Love myths
- True love conquers all
- If it is true love, I'll know right away
- There's only one true love for you out there
- The perfect partner will fulfill you completely
- Powerful sexual attraction/chemistry must be love
There are fatal consequences to believing these myths. Innocent
childhood fairytales and stories have long perpetuated these myths. These stories give
credence to the belief that these love myths are, not only possible, but that true love
can only happen this way. We must be swept off our feet to be sure that our true soulmate
is before us.
This kind of programming, emotional programming can begin
early in our childhood by the continual drilling of these concepts in stories, movies, and
childhood circumstances. It is this emotional programming that will eventually cause us to
make love choices, which can remain largely unconscious. Once you can become
aware of these unconscious decisions based on your emotional programming you can be better
equipped to reprogram yourself and make healthier and wiser choices that will free your
life from unnecessary distractions and streamline your focus on God and His Kingdom.
In this workshop we will dig deeply into areas that many couples
overlook: spiritual, emotional and physical spheres that make us who we are. We will look
for compatibility in these areasfor it is in these areas that lasting happiness will
be found. Otherwise, you will become distracted with each other and loose your focus and
dedication to your first love, your Lord and Savior, Jesus Christ.
(1 Cor 7:32-35) "I would like you to be free from concern. An
unmarried man is concerned about the Lord's affairs--how he can please the Lord. {33} But
a married man is concerned about the affairs of this world--how he can please his wife--
{34} and his interests are divided. An unmarried woman or virgin is concerned about
the Lord's affairs: Her aim is to be devoted to the Lord in both body and spirit. But a
married woman is concerned about the affairs of this world--how she can please her
husband. {35} I am saying this for your own good, not to restrict you, but that you
may live in a right way in undivided devotion to the Lord."
The goal for you in choosing a mate is to live in undivided devotion to
the Lord, that your house may reflect the glory of God and serve as a holy example in
these days of evil. You will experience happiness unequal to any other in this world when
you let the Lord and the Spirit be your guide, as opposed to your passions and emotions.
Remember, just because you are emotionally involved with someone, or just because you like
someone, doesnt mean you should get married to him or her. Marriage is a very
special relationship with a specific function in this world: to bring glory to God
in the eyes of men by reflecting the relationship between Jesus and His Bride, the Church.

[Stored entries]
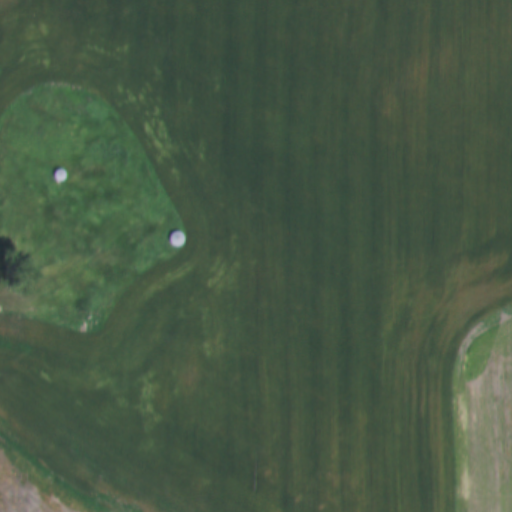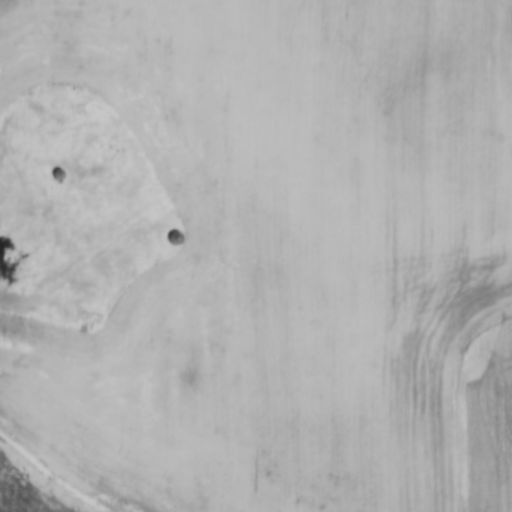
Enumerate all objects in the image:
road: (59, 268)
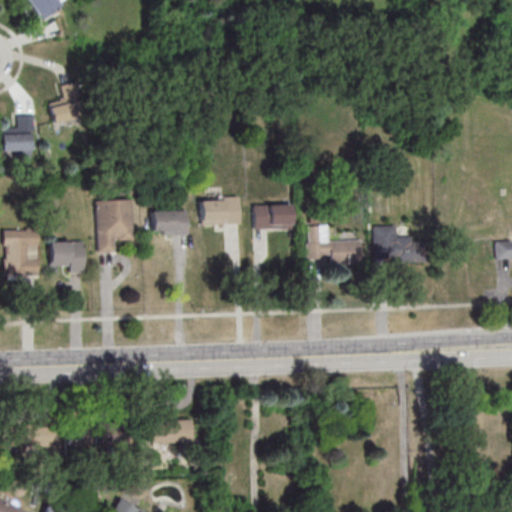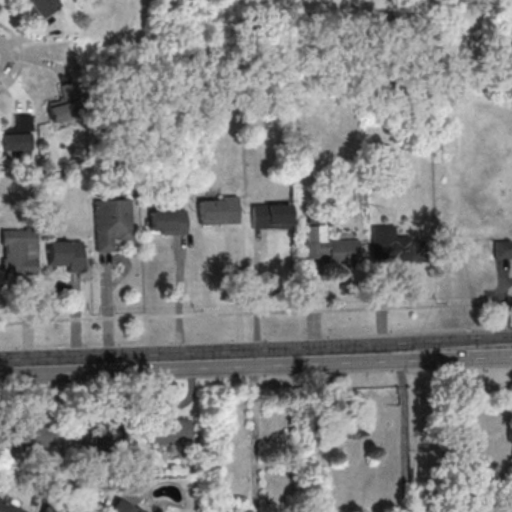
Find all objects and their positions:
building: (43, 6)
road: (1, 79)
building: (66, 108)
building: (17, 137)
building: (218, 210)
building: (217, 211)
building: (271, 216)
building: (269, 217)
building: (112, 222)
building: (167, 222)
building: (168, 222)
building: (110, 223)
building: (393, 245)
building: (393, 246)
building: (329, 247)
building: (502, 249)
building: (338, 252)
building: (18, 253)
building: (66, 255)
road: (236, 290)
road: (179, 298)
road: (462, 349)
road: (406, 351)
road: (199, 360)
building: (168, 431)
road: (404, 431)
road: (427, 431)
building: (30, 435)
road: (255, 435)
building: (99, 437)
building: (124, 506)
building: (7, 508)
building: (8, 508)
building: (54, 509)
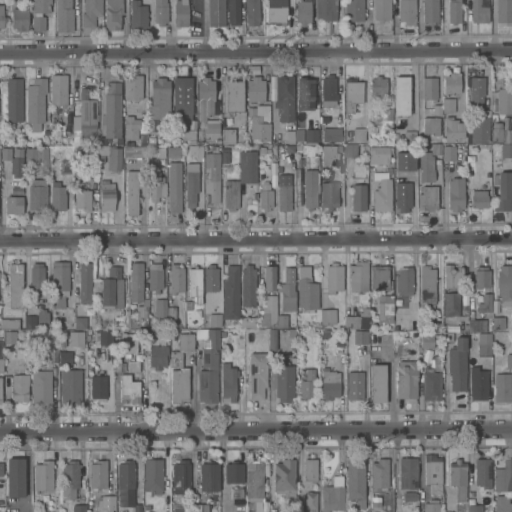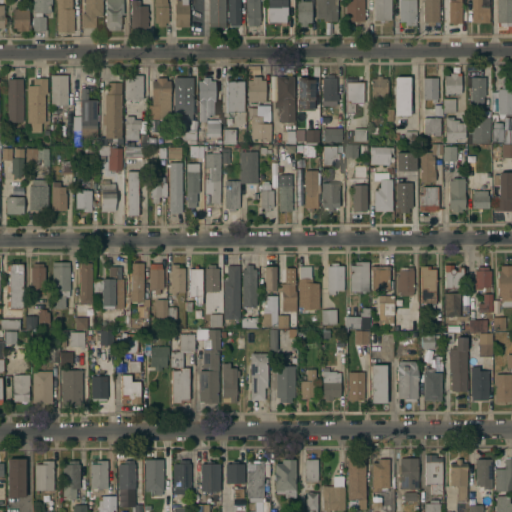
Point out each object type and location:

* [GIVEN INSTRUCTION 1]: Write out the part of the passage on love myths starting with "Remember, just because" and going on through "Bride, the Church.".
* [GIVEN INSTRUCTION 2]: In the passage on love myths, what specific function does marriage have in this world?
* [GIVEN INSTRUCTION 3]: Continue the passage on love myths from the point where it stops.

* [OUTPUT 1]:
Remember, just because you are emotionally involved with someone, or just because you like
someone, doesnt mean you should get married to him or her. Marriage is a very
special relationship with a specific function in this world: to bring glory to God
in the eyes of men by reflecting the relationship between Jesus and His Bride, the Church.

* [OUTPUT 2]: To bring glory to God in the eyes of men by reflecting the relationship between Jesus and His Bride, the Church.

* [OUTPUT 3]:
Emotional Programming
Going home syndrome: This happens when you seek
familiarity, regardless of how bad it may have been at your house. If what you had at your
house was good, then those good things will hopefully be planted in your marriage. But be
careful about the things that were not so good! Here's where you have to be careful! Since
you may not know other alternatives to dealing with familiar issues that you recognize are
happening, you resort to the same tendencies you saw in your parents, which you swore you
would never stoop to. Patterns of abuse (physical, drug, alcohol, emotional and verbal),
emotional avoidance, lack of affection and conflict resolution will permeate unless you
discover and deal with these tendencies if you have been exposed to them.
Unfinished emotional business: Your situation as a
child may have left you with a sense of incompleteness in yourself. Perhaps your desire
for getting closer to your father or mother was never fulfilled, or that admiration you
were hoping to have for your parent never came. You therefore, unconsciously seek out
someone to admire or someone to be close to, in hopes to close the gap, that piece of
unfinished emotional business you have.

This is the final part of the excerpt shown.